Two questions that look alike but aren't:

- **What's supported (what can I warm up)?** — the curated catalog of "gears"
  model-gear knows how to serve, each tagged `load-tested` (proven on this box) or
  `configured` (declared, not yet proven). It's **static** — defined in
  `model_gear/catalog.py`, shipped in the wheel, unchanged by what's running.
  Read it with `model overview --list` or the gateway's `GET /v1/models/supported`.
- **What's loaded right now?** — the model(s) actually in GPU memory this instant
  (one in single-model mode, two in the fleet).
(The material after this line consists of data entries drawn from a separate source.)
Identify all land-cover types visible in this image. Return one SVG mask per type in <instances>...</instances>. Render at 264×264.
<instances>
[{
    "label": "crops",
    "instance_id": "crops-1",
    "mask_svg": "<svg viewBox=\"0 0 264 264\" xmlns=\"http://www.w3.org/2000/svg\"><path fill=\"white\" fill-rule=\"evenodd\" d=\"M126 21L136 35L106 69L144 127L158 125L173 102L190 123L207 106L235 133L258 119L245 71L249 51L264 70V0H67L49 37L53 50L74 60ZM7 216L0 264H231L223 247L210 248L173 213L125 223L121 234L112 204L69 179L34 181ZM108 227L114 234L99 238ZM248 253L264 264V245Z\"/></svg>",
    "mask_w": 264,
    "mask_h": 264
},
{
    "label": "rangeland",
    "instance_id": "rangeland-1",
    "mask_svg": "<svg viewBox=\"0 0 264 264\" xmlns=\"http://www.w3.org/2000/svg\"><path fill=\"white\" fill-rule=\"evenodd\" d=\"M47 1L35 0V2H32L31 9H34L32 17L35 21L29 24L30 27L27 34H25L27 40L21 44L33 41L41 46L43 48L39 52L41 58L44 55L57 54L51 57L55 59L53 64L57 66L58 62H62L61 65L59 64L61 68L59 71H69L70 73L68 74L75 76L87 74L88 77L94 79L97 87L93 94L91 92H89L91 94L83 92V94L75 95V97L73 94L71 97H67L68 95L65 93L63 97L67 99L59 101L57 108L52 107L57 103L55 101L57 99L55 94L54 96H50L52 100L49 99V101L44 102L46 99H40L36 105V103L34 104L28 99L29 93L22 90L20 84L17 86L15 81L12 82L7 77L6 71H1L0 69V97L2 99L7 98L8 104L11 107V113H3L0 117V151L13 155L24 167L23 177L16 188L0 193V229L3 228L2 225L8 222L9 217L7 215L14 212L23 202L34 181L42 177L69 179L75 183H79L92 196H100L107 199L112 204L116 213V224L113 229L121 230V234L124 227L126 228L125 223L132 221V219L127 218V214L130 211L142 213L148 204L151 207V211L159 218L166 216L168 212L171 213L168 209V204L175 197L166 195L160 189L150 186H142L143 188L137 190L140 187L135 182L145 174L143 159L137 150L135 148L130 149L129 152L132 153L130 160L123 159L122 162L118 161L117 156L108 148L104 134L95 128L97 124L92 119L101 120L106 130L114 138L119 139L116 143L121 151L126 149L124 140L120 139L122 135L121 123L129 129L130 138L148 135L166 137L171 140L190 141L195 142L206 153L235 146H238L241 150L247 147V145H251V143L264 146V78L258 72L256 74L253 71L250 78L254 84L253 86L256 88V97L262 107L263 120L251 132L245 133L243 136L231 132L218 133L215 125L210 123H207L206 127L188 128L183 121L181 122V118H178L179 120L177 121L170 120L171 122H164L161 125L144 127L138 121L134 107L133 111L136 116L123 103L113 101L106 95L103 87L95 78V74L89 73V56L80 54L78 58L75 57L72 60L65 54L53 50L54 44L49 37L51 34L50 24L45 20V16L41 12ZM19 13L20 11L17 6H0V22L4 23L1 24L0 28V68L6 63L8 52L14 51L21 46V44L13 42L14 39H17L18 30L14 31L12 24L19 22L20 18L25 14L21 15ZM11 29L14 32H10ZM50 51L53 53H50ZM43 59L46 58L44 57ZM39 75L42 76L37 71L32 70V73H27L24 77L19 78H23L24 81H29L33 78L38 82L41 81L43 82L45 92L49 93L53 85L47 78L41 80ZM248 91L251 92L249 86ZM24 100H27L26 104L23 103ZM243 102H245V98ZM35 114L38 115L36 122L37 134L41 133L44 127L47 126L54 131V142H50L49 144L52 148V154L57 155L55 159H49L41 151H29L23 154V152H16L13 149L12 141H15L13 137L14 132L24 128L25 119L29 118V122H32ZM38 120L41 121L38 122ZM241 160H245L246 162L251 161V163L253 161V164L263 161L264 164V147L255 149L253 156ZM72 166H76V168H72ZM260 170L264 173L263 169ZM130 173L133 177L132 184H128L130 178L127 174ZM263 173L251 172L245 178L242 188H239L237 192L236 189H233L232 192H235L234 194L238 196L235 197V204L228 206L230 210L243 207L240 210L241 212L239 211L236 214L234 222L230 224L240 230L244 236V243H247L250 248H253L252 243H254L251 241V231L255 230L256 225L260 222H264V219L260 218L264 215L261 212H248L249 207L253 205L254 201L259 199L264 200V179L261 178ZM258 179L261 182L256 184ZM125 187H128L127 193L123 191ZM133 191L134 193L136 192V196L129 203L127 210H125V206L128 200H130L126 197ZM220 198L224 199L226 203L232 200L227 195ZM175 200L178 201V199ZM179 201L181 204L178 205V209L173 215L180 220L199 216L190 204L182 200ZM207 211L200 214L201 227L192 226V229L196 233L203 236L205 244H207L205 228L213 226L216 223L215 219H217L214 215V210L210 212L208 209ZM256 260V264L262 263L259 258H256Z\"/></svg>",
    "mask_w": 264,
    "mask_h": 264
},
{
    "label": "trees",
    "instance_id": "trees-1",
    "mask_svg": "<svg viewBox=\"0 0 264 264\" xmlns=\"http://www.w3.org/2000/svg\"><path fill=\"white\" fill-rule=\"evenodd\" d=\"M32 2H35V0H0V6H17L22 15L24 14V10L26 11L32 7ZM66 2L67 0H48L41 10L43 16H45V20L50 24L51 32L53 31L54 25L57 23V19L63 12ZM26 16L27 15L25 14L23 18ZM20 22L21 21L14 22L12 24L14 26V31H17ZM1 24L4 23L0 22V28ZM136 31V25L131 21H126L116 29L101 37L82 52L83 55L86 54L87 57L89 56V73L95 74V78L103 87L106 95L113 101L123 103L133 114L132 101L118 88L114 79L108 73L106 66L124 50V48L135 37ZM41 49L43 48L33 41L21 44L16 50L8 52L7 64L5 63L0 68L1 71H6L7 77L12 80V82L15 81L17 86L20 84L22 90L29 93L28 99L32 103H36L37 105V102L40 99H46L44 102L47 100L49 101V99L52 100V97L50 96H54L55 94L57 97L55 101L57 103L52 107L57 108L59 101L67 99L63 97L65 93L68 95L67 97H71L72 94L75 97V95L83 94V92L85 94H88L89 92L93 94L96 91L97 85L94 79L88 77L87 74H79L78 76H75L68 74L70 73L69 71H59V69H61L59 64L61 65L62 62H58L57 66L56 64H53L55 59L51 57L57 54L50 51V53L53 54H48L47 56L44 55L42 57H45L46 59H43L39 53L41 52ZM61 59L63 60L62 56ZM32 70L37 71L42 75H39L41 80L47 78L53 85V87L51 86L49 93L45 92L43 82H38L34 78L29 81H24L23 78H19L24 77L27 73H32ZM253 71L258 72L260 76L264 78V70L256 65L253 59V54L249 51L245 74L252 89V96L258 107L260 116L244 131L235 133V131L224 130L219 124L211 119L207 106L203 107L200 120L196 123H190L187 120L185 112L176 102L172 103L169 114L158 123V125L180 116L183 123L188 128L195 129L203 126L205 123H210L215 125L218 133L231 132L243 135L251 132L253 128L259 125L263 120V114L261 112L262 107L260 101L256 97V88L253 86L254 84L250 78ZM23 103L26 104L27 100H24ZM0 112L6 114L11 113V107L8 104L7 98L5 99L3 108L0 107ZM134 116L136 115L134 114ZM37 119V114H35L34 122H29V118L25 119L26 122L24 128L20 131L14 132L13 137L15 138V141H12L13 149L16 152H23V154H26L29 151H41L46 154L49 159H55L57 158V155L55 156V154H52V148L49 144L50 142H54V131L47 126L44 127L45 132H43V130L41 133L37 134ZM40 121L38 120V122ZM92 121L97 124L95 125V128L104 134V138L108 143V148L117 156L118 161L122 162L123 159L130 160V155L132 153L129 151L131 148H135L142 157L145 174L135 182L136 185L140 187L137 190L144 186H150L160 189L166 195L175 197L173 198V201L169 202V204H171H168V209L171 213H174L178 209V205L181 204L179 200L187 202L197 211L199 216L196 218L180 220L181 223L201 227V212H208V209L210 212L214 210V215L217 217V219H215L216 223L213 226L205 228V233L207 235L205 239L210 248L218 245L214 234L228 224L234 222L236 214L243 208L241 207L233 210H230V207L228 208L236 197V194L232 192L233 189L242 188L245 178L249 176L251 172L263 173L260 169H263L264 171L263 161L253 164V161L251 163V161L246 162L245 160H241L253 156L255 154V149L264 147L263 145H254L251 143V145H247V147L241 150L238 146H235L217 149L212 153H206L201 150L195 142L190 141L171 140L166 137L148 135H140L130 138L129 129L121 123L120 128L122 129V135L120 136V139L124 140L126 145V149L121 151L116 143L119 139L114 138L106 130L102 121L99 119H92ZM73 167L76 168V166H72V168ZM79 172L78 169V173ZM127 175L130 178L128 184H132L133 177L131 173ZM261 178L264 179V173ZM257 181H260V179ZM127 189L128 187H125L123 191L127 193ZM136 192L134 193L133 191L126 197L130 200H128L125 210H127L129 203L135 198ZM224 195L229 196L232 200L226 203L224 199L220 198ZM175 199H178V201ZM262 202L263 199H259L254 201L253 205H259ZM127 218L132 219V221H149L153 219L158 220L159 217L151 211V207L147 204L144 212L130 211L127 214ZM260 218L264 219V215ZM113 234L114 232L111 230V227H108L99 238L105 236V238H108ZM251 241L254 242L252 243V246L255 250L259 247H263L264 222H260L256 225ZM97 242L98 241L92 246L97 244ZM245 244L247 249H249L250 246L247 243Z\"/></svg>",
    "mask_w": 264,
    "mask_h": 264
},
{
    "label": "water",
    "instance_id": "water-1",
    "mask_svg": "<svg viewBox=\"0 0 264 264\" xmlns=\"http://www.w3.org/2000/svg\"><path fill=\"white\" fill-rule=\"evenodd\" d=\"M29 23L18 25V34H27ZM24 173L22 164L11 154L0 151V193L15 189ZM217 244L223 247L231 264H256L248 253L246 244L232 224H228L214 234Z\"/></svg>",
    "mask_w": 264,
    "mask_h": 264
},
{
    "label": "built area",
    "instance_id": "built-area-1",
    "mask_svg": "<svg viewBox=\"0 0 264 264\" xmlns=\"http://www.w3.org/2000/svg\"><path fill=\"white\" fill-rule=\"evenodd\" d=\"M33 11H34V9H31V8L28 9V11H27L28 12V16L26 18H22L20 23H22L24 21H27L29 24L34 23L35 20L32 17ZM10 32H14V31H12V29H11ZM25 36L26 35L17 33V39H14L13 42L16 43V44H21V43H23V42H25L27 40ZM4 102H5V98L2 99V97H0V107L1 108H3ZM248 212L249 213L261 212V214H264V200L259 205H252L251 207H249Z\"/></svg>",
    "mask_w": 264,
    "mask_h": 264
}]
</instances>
The live source is `GET /v1/models`
  (OpenAI-standard); `model fleet status` queries it. `model status` /
  `model whoami` instead report the model the deployment is *configured* to serve
  (from `.env`) plus container health — normally the same model, but it's
  configuration (which can be stale), not a live query.

| Question | CLI | HTTP |
|---|---|---|
| What *can* I run? (catalog) | `model overview --list` | `GET /v1/models/supported` |
| What's *loaded* right now? | `model fleet status` | `GET /v1/models` |
| What's the deployment *set* to serve? | `model status` / `model whoami` | — |

Mnemonic: the catalog is *what's on the menu (and which dishes we've cooked)*;
`/v1/models` is *what's hot now*. See
[`docs/gateway-fleet.md`](docs/gateway-fleet.md#supported-catalog-vs-warm-backends).
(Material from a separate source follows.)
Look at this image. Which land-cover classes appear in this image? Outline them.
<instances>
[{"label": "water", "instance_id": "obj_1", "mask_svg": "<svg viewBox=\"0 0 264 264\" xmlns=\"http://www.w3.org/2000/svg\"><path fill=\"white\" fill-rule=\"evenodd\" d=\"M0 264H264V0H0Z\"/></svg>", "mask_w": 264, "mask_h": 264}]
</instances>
## model-gear is also the deployed agent

`model-gear` is one identity, not two: it is the repo/tool that serves the model
*and* the local thinking agent deployed on it. The agent's runtime identity lives
in `AGENTS.md` (the `acp` system prompt) and `culture.yaml` (`suffix: model-gear`,
`backend: acp`, `model: vllm-local/mmangkad/Qwen3.6-27B-NVFP4`) — the same
model-gear that runs the engine consumes it over the `acp` `vllm-local` provider.

## Acknowledgements

The serve tuning (the flashinfer attention backend, chunked prefill, async
scheduling, `--max-num-seqs` / `--max-num-batched-tokens`, and the MoE marlin +
MTP speculative-decode flags) and the prompt-heavy / decode-heavy / balanced
workload shapes follow **[shahizat](https://forums.developer.nvidia.com/u/shahizat)**'s
cross-machine NVFP4 benchmark of `Qwen3.6-35B-A3B-NVFP4` on DGX Spark, Jetson
Thor, and Blackwell 6000 Pro:
[*Benchmark Report: Qwen3.6-35B-A3B-NVFP4 on NVIDIA DGX Spark / Jetson Thor / Blackwell 6000 Pro*](https://forums.developer.nvidia.com/t/benchmark-report-qwen3-6-35b-a3b-nvfp4-on-nvidia-dgx-spark-jetson-thor-blackwell-6000-pro/371810)
(NVIDIA Developer Forums, 2026). See [`docs/tuning-profiles.md`](docs/tuning-profiles.md).